The report by chief civilian director Ronald MacDonald says the officers spent almost 20 minutes at the skate park area and found no trace of Crimeni or anyone with information about him.
It says Crimeni and the group of young people he was with had moved to another location a considerable distance away and there was nothing at the skate park to assist police in determining where they might have gone.
“The actions of the officers were not negligent. They acted completely reasonably in the circumstances,” MacDonald writes in the report.
“Certainly, had any information to suggest the location and condition of (Crimeni) been known at the time, the police could have reacted to it.
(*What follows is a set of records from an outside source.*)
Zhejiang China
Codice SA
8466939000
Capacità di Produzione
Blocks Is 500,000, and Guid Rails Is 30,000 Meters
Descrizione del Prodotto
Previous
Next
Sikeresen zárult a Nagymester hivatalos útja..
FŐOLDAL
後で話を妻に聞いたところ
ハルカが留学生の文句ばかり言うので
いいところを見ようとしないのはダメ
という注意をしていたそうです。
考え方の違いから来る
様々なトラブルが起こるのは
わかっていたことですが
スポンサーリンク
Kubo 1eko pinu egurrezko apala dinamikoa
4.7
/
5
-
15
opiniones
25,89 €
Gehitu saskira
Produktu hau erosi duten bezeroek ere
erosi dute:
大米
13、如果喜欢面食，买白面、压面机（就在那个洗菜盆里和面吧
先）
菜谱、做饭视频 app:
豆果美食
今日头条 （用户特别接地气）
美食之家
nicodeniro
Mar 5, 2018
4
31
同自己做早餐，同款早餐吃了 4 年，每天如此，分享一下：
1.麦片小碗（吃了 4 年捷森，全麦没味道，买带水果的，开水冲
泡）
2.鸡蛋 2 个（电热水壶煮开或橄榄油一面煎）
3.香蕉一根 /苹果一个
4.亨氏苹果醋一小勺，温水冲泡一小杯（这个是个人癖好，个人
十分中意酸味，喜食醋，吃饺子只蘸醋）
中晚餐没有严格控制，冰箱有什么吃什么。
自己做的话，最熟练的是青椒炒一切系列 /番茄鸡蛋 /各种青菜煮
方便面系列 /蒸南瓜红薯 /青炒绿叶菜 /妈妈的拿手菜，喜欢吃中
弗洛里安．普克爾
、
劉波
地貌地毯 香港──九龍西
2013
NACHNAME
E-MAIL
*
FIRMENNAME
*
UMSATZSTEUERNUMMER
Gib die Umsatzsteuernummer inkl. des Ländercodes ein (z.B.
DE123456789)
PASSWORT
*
As noted, however, there was none.”
Crimeni’s family believes the drugs were given to him by other teenagers who filmed and posted his reaction on social media. An RCMP investigation is ongoing.
In the report, MacDonald notes that the initial call to police came from a parent whose daughter had shown her a Snapchat photo of Crimeni looking “out of it.” The photo had apparently been sent to the girl by an older teen.
The parent passed on an assertion to the police dispatcher that the boy had taken 15 capsules of “molly,” also known as MDMA or ecstasy.
An employee of the recreation centre next to the skate park told the two RCMP officers that she hadn’t seen an intoxicated male. The employee told the investigations office that it appeared the officers were unsure if the report was genuine or a hoax but they were looking to see if they could find anyone around the area.
The location where Crimeni was found more than two hours later was on the other side of a number of large buildings and other visual obstructions, the report adds.
At his funeral in August, Crimeni’s family and friends remembered him as a funny, energetic boy who loved to cook, play video games and joke with his buddies. But they also urged mourners to take action against peer pressure and teenage drug use so his death would not be in vain.
“At only 14 years old, his life was taken, and he was just trying to fit in. All he ever wanted to do was fit in and have friends who loved him,” said his sister, Bella Griffiths.
“I really hope after this, people really start to realize that drugs are not a joke. They can take anyone away in a heartbeat.”